▸ **Task to complete**
Copy out the records word for word, starting at the line that contains "genus: Cyperus" and going through the end of the records.
————
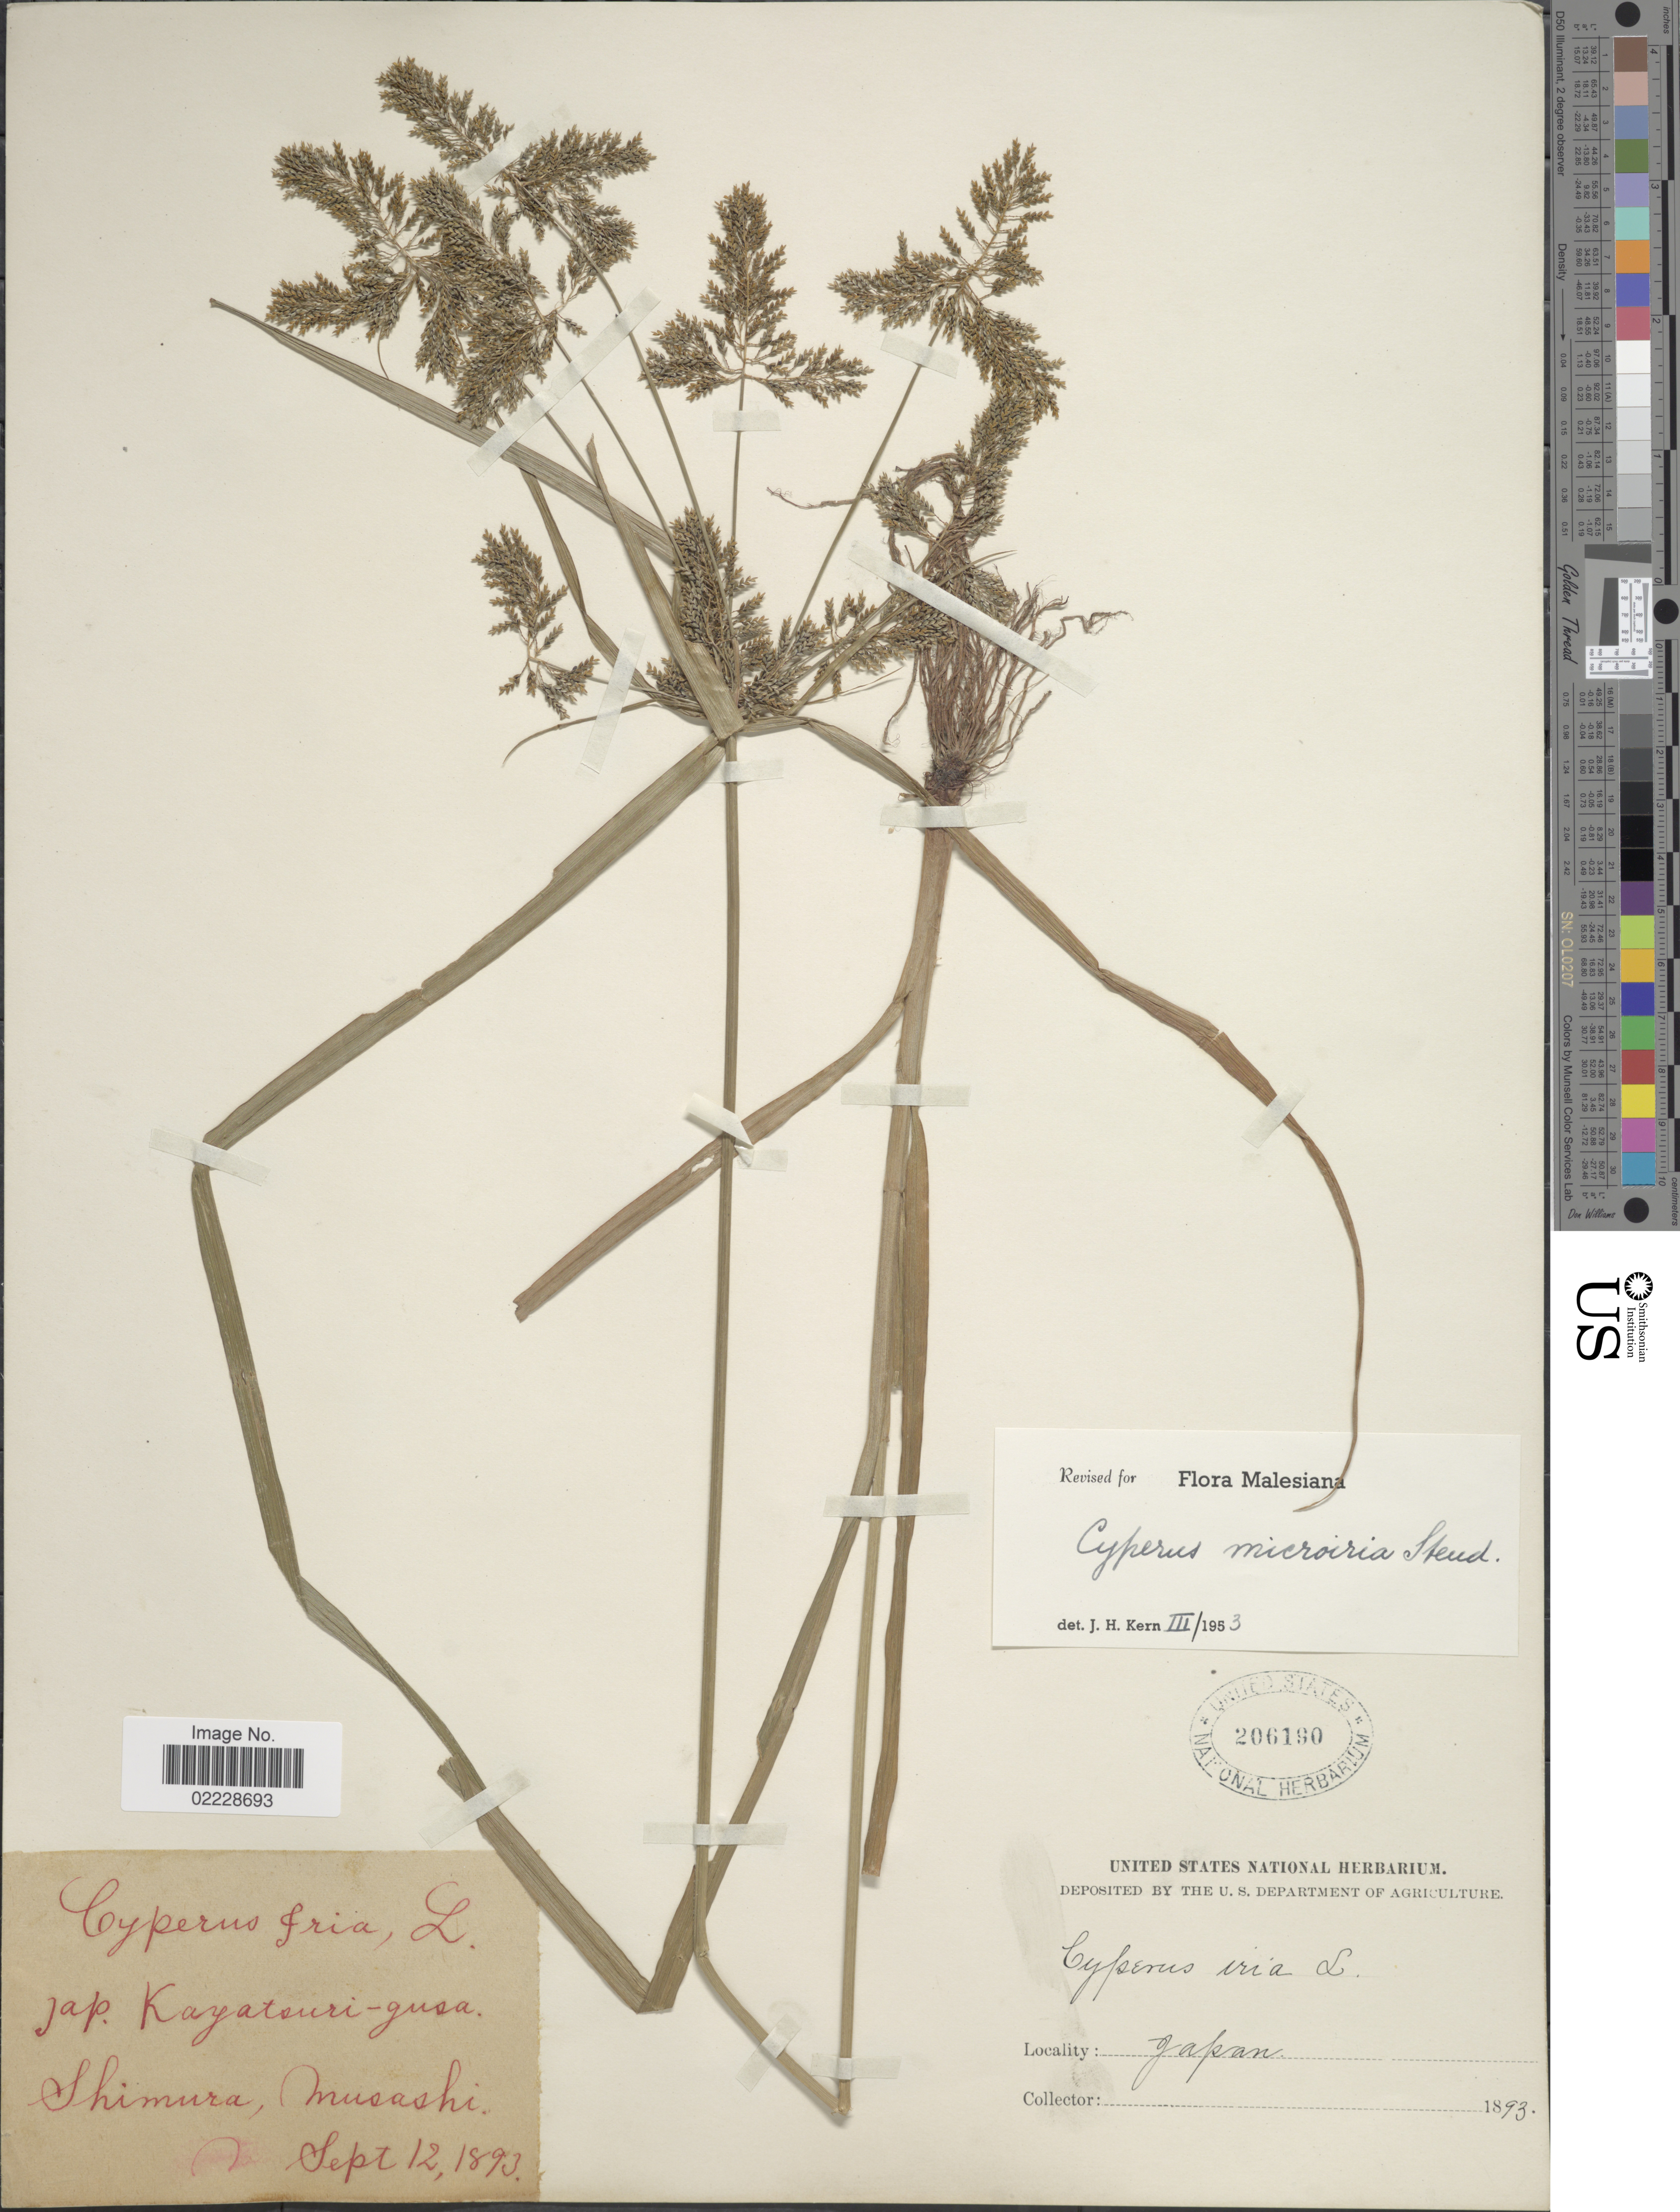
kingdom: Plantae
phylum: Tracheophyta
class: Liliopsida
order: Poales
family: Cyperaceae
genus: Cyperus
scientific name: Cyperus microiria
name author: Steud.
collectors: ex herb. United States National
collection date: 1893-09-12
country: Japan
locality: Shimura, Musashi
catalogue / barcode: US 206190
————
▸ **Solution to the exercise**
genus: Cyperus
scientific name: Cyperus microiria
name author: Steud.
collectors: ex herb. United States National
collection date: 1893-09-12
country: Japan
locality: Shimura, Musashi
catalogue / barcode: US 206190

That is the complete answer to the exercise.